### Objective
Please render the data below as a Markdown table with two columns, No. and Text, putting a row number in No. and the line in Text. Omit blank lines and the pictures.

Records
::::

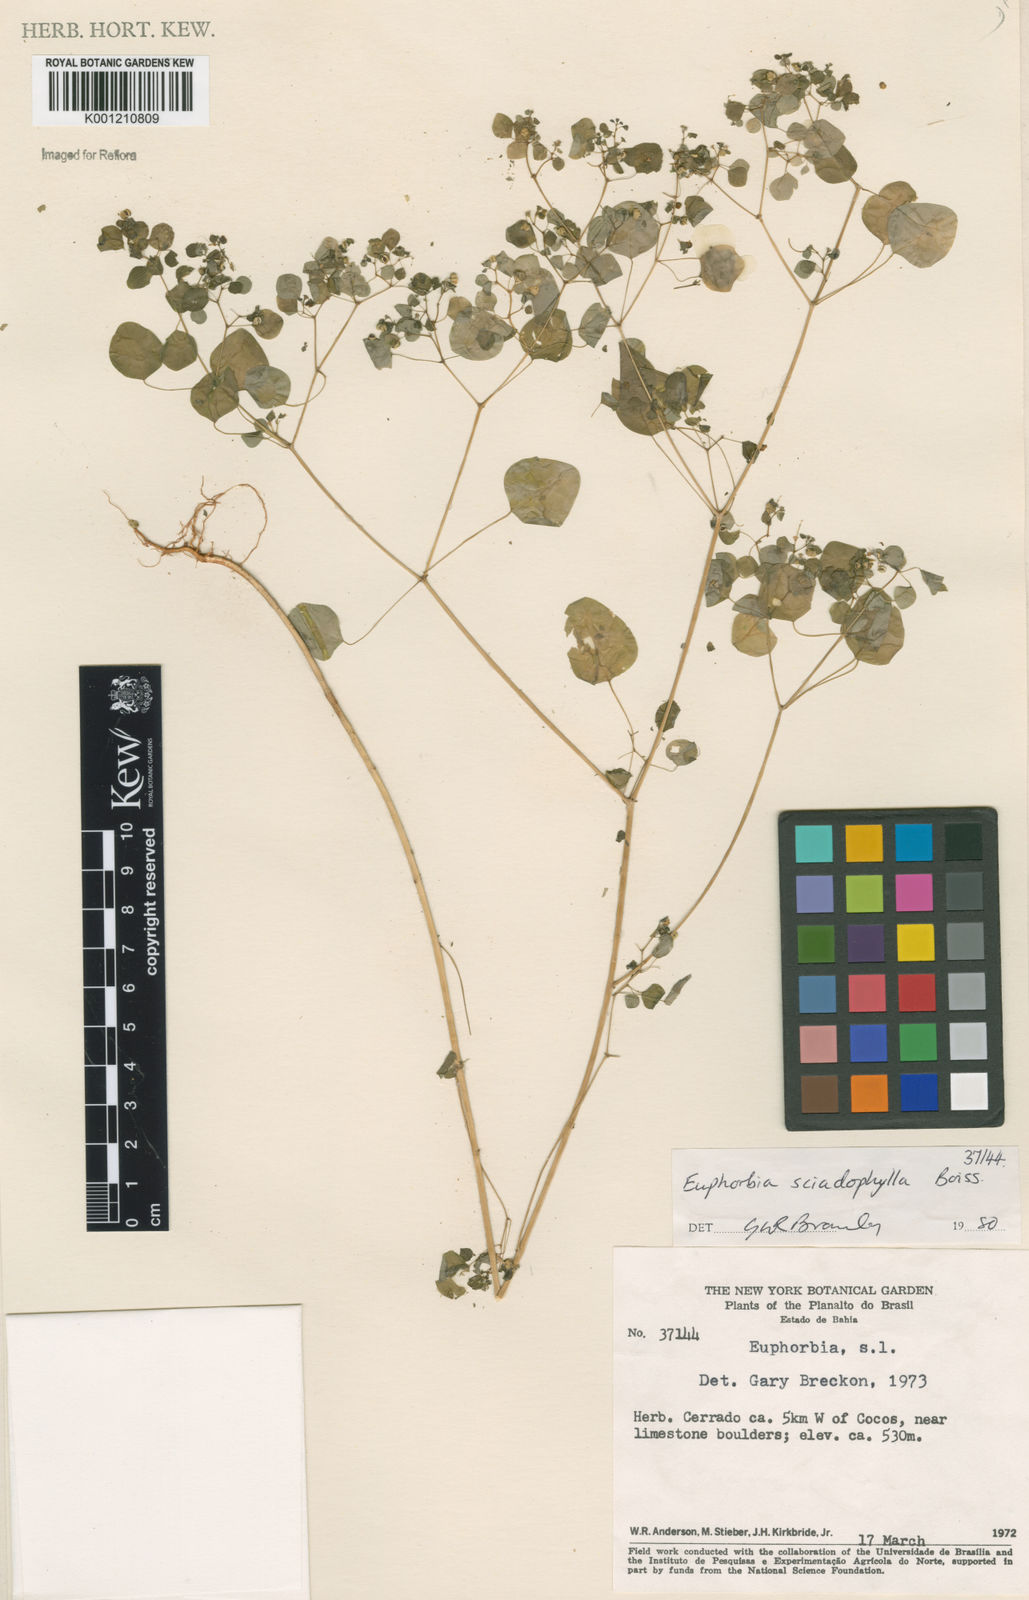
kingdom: Plantae
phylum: Tracheophyta
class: Magnoliopsida
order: Malpighiales
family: Euphorbiaceae
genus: Euphorbia
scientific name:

::::

### Answer to the problem
| No. | Text |
|---|---|
| 1 | kingdom: Plantae |
| 2 | phylum: Tracheophyta |
| 3 | class: Magnoliopsida |
| 4 | order: Malpighiales |
| 5 | family: Euphorbiaceae |
| 6 | genus: Euphorbia |
| 7 | scientific name: |